#6. Dairy Calcium
Dairy produce is the best source of calcium. This includes milk, cheese, and yogurt. If you are trying to cut down your intake of saturated fat, skimmed milk has just as much calcium as whole milk.
Low-fat yogurts can be a little insipid (and often have added sugar), so you may prefer to have whole-milk or Greek yogurt for the creamy taste and reduce your fat intake elsewhere.
Lower-fat cheeses include mozzarella, cottage cheese, goat’s cheese, fromage frais, feta, ricotta, and Edam.
Bones density increases until our late 20s, but from 35 or so, it begins to decrease.
Calcium is key for adolescents, who gain over 20% of their adult height and 50% of their adult skeletal mass at this time.
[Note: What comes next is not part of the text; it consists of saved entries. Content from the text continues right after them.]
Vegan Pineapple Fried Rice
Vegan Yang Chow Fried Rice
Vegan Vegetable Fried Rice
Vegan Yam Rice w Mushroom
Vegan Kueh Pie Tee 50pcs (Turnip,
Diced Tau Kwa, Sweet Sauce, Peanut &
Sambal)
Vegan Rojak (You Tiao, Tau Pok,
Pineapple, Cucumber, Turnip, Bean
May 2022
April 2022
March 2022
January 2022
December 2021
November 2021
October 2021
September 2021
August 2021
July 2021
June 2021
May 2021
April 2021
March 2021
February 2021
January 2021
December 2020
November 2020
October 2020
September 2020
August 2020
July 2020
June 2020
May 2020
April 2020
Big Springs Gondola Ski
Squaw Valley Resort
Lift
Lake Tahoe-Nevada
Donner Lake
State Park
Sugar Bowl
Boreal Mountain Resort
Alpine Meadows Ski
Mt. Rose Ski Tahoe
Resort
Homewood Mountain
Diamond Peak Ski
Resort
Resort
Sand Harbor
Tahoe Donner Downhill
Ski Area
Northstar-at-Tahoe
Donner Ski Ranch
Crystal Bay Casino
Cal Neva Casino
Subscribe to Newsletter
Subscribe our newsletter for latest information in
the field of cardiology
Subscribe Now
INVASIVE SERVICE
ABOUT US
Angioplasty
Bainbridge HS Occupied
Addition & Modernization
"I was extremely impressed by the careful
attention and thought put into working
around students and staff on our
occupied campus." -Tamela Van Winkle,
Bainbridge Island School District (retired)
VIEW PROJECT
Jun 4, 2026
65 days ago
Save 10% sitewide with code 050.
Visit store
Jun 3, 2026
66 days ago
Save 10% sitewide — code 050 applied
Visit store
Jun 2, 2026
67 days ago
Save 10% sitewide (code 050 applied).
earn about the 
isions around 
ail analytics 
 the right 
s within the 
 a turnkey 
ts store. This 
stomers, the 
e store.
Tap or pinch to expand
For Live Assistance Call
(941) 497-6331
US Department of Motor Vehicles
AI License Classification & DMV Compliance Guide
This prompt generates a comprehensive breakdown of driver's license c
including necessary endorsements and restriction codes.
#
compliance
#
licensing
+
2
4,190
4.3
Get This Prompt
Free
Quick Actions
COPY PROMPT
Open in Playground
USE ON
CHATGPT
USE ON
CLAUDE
Adults need 700mg of calcium a day to keep bones healthy – that’s the equivalent of a pint of milk. A five-year-old needs 450mg, or two glasses of milk a day.
#5. Non-dairy Calcium
For people who have an allergy or intolerance to dairy produce, there are other sources of calcium:
- Fish with small, edible bones, such as whitebait or sardines, and canned fish (if you eat the bones);
- Green leafy vegetables (though not too much spinach, as it contains oxalates, which hinder calcium absorption);
- Soy products in moderation, such as soy mince, tofu, and fortified soy milk and yogurt;
- Almond milk, nuts, seeds, and tahini; dried fruits such as apricots;
- fortified bread and orange juice.
Around 3 million people in the UK may have osteoporosis. While it’s often associated with women over 50, it can affect anyone – younger women, men, and even children – so we all need calcium.
#4. Balance of Proteins
There is some evidence that too little or too much protein can reduce bone strength.
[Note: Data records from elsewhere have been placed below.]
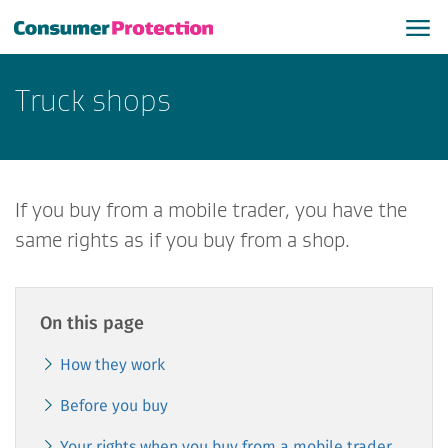
​Truck shops
If you buy from a mobile trader, you have the
same rights as if you buy from a shop.
On this page
How they work
Before you buy
Your rights when you buy from a mobile trader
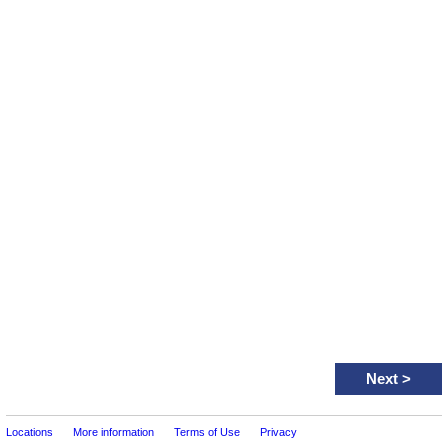
Next
>
Locations
More information
Terms of Use
Privacy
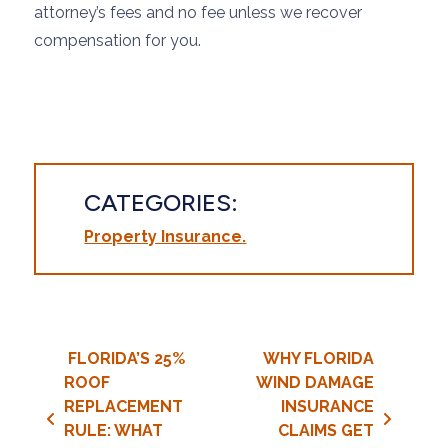
attorney’s fees and no fee unless we recover
compensation for you.
CATEGORIES:
Property Insurance
Post navigation
FLORIDA’S 25%
WHY FLORIDA
ROOF
WIND DAMAGE
REPLACEMENT
INSURANCE
RULE: WHAT
CLAIMS GET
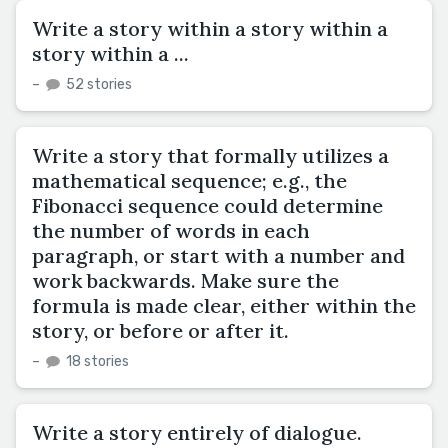
Write a story within a story within a
story within a ...
–
52 stories
Write a story that formally utilizes a
mathematical sequence; e.g., the
Fibonacci sequence could determine
the number of words in each
paragraph, or start with a number and
work backwards. Make sure the
formula is made clear, either within the
story, or before or after it.
–
18 stories
Write a story entirely of dialogue.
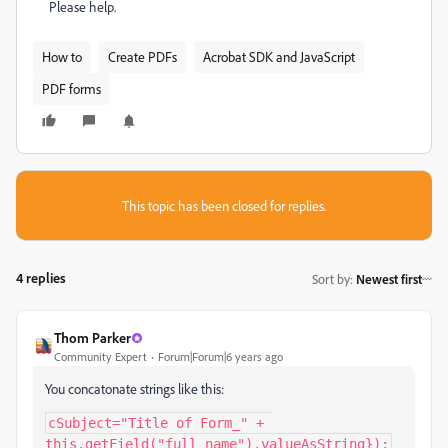
Please help.
How to
Create PDFs
Acrobat SDK and JavaScript
PDF forms
This topic has been closed for replies.
4 replies
Sort by
:
Newest first
Thom Parker
Community Expert
Forum|Forum|6 years ago
You concatonate strings like this:
cSubject="Title of Form_" + 
this.getField("full_name").valueAsString});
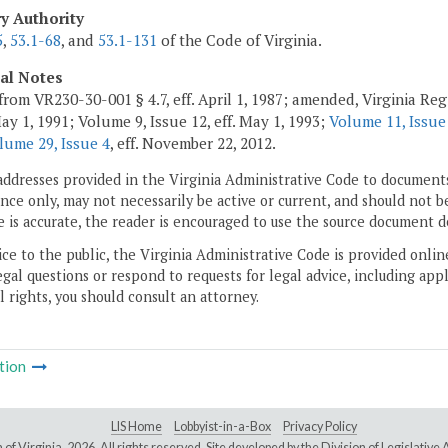
ry Authority
5
,
53.1-68
, and
53.1-131
of the Code of Virginia.
cal Notes
from VR230-30-001 § 4.7, eff. April 1, 1987; amended, Virginia Regi
May 1, 1991; Volume 9, Issue 12, eff. May 1, 1993;
Volume 11, Issue
lume 29, Issue 4
, eff. November 22, 2012.
addresses provided in the Virginia Administrative Code to documents
ce only, may not necessarily be active or current, and should not b
 is accurate, the reader is encouraged to use the source document d
ice to the public, the Virginia Administrative Code is provided onli
gal questions or respond to requests for legal advice, including appl
l rights, you should consult an attorney.
tion
LIS Home
Lobbyist-in-a-Box
Privacy Policy
of Virginia,
2026. All rights reserved. Site developed by the
Division of Legislativ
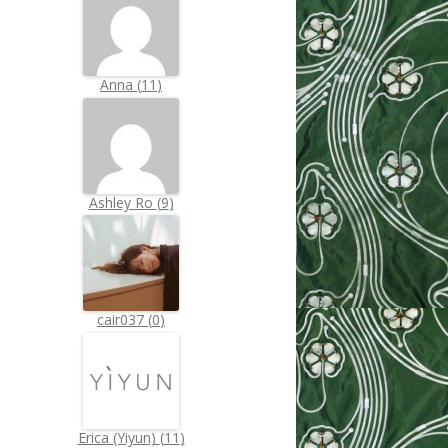
Anna
(
11
)
Ashley Ro
(
9
)
cair037
(
0
)
Erica (Yiyun)
(
11
)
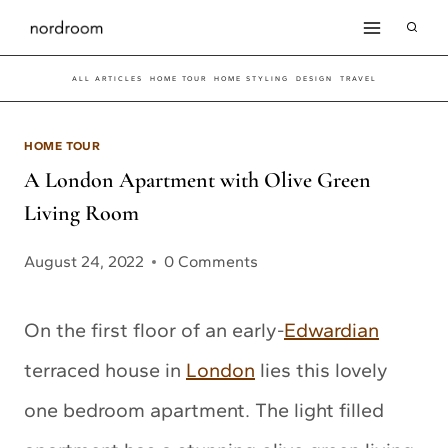
Skip
to
ALL ARTICLES
HOME TOUR
HOME STYLING
DESIGN
TRAVEL
content
HOME TOUR
A London Apartment with Olive Green
Living Room
August 24, 2022
0 Comments
On the first floor of an early-
Edwardian
terraced house in
London
lies this lovely
one bedroom apartment. The light filled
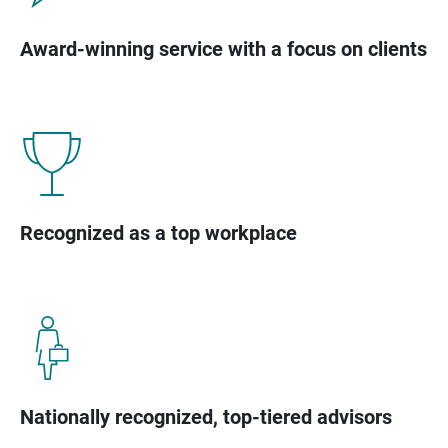
Award-winning service with a focus on clients
Recognized as a top workplace
Nationally recognized, top-tiered advisors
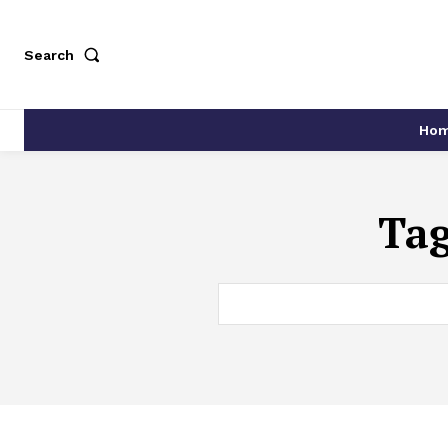
Search
Ho
Ta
Too little, so that you are malnourished, can cause bone loss. In that weakened state you are more likely to fall over and so have more chance of fracturing a bone, too (this
particularly applies to the elderly).
If you eat too much protein, it may increase the acidity in the blood and other body fluids, causing calcium to be leached from the bones.
The recommended amount for adults is 2-3 small servings a day.
#3. Vitamin D
A deficiency in vitamin D can lead to osteomalacia in adults or rickets in children. Bones become softer, leading to deformity and pain.
The body makes vitamin D from our exposure to the sun. About 10 minutes twice a day (not midday) from late spring to early autumn is enough to see you through winter, together with what you eat in oily fish, eggs, and fortified breakfast cereals.
Children under five are given vitamin drops. Pregnant and breastfeeding mums and over-65s need a 10mcg supplement daily.
#2. Other Vitamins and Minerals
Bones need B vitamins as they can reduce levels of homocysteine, an amino acid, which may lower the risk of broken hips in later life.
Vitamin C is also important, to keep cells healthy.
Vitamin K helps to produce osteocalcin, a protein used to build bones – it also
helps mend them when broken.
Bones also need the minerals magnesium and zinc to grow.
If you eat a healthy balanced diet , you should get enough of all these nutrients.
#1. Omegas and Phytoestrogens
Omegas 3 and 6 are believed to help calcium absorption, and so help maintain healthy
Omega 3 is found in oily fish, linseeds, walnuts, and their oil, and in soy beans; omega 6 is in vegetable oils, nuts, eggs, poultry, and avocados.
Phytoestrogens, found mainly in soy products, may help protect women over 50 from bone loss – they behave like a weak form of oestrogen and so have a similar effect to HRT.
But it’s best to eat soy in only small amounts.